The battle for survival
IT often seems to be an uphill struggle for wildlife, for many reasons, as typified by the recent spate of fires – many of them, disgracefully, caused deliberately – right where the tiny population of brown bears fights for survival, in Asturias and Castilla y Leon.
The mammals face enough problems as it is, with climate change a principal one.
Bears are omnivorous, but if deprived of important food sources such as chestnuts, cherries, beech mast and berries, their survival is placed at risk.
There are less than 400 animals in the Cantabrian population, so any losses are difficult to sustain.
Local conservation organisations are involved in various projects to assist the bears.
Next door to Asturias, in Galicia, a project to construct a major system of windfarms is viewed as a serious threat to the population of golden eagles – soaring birds always being in danger from the great blades.
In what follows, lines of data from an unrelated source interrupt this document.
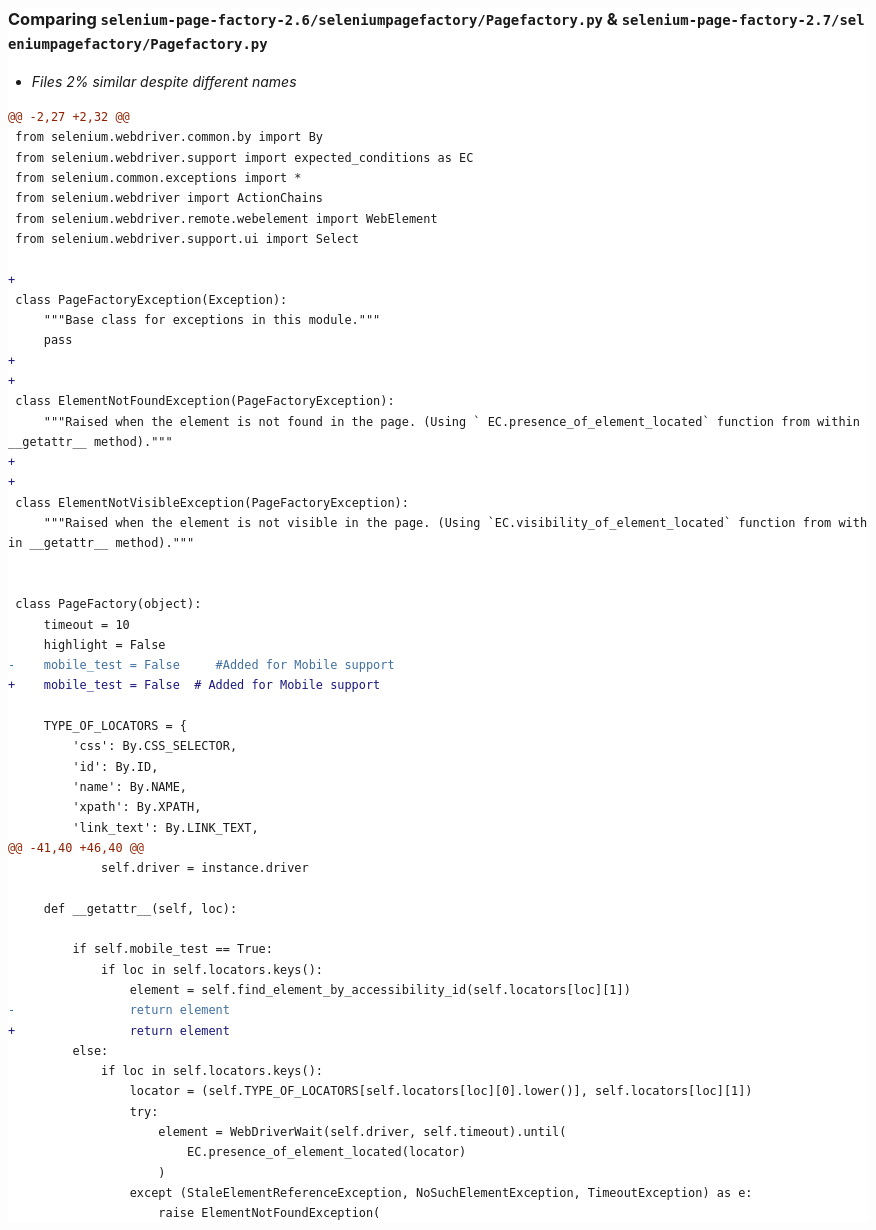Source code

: ### Comparing `selenium-page-factory-2.6/seleniumpagefactory/Pagefactory.py` & `selenium-page-factory-2.7/seleniumpagefactory/Pagefactory.py`

 * *Files 2% similar despite different names*

```diff
@@ -2,27 +2,32 @@
 from selenium.webdriver.common.by import By
 from selenium.webdriver.support import expected_conditions as EC
 from selenium.common.exceptions import *
 from selenium.webdriver import ActionChains
 from selenium.webdriver.remote.webelement import WebElement
 from selenium.webdriver.support.ui import Select
 
+
 class PageFactoryException(Exception):
     """Base class for exceptions in this module."""
     pass
+
+
 class ElementNotFoundException(PageFactoryException):
     """Raised when the element is not found in the page. (Using ` EC.presence_of_element_located` function from within __getattr__ method)."""
+
+
 class ElementNotVisibleException(PageFactoryException):
     """Raised when the element is not visible in the page. (Using `EC.visibility_of_element_located` function from within __getattr__ method)."""
 
 
 class PageFactory(object):
     timeout = 10
     highlight = False
-    mobile_test = False     #Added for Mobile support
+    mobile_test = False  # Added for Mobile support
 
     TYPE_OF_LOCATORS = {
         'css': By.CSS_SELECTOR,
         'id': By.ID,
         'name': By.NAME,
         'xpath': By.XPATH,
         'link_text': By.LINK_TEXT,
@@ -41,40 +46,40 @@
             self.driver = instance.driver
 
     def __getattr__(self, loc):
 
         if self.mobile_test == True:
             if loc in self.locators.keys():
                 element = self.find_element_by_accessibility_id(self.locators[loc][1])
-                return element             
+                return element
         else:
             if loc in self.locators.keys():
                 locator = (self.TYPE_OF_LOCATORS[self.locators[loc][0].lower()], self.locators[loc][1])
                 try:
                     element = WebDriverWait(self.driver, self.timeout).until(
                         EC.presence_of_element_located(locator)
                     )
                 except (StaleElementReferenceException, NoSuchElementException, TimeoutException) as e:
                     raise ElementNotFoundException(
```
In February 2022, a young Spanish imperial eagle was brought to the hospital de fauna salvaje de Amus, at Villafranca de los Barros, Badajoz, with gunshot wounds, and had various lead shot removed from its body before being released, fully recovered, in July, fitted with a radio transmitter.
During the following winter transmission failed, and the bird was found dead from electrocution – another victim of the vast network of cables and pylons covering the country.
Now a little history: Spain was the last country to have banned the hunting of the world’s largest animal, the blue whale – that was more than forty years ago – and the population of the giant mammal is now reported to be slowly increasing, so that hopefully it will regain its original status, and become a more regular sight off our shores.
The conservation organisation ANSE is opposing a scheme in the region of Murcia to construct a ‘campingresort’ – which it regards as a ‘cover-up’ for an urbanisation, on the coast near Águilas, where few areas of unspoiled coast still remain.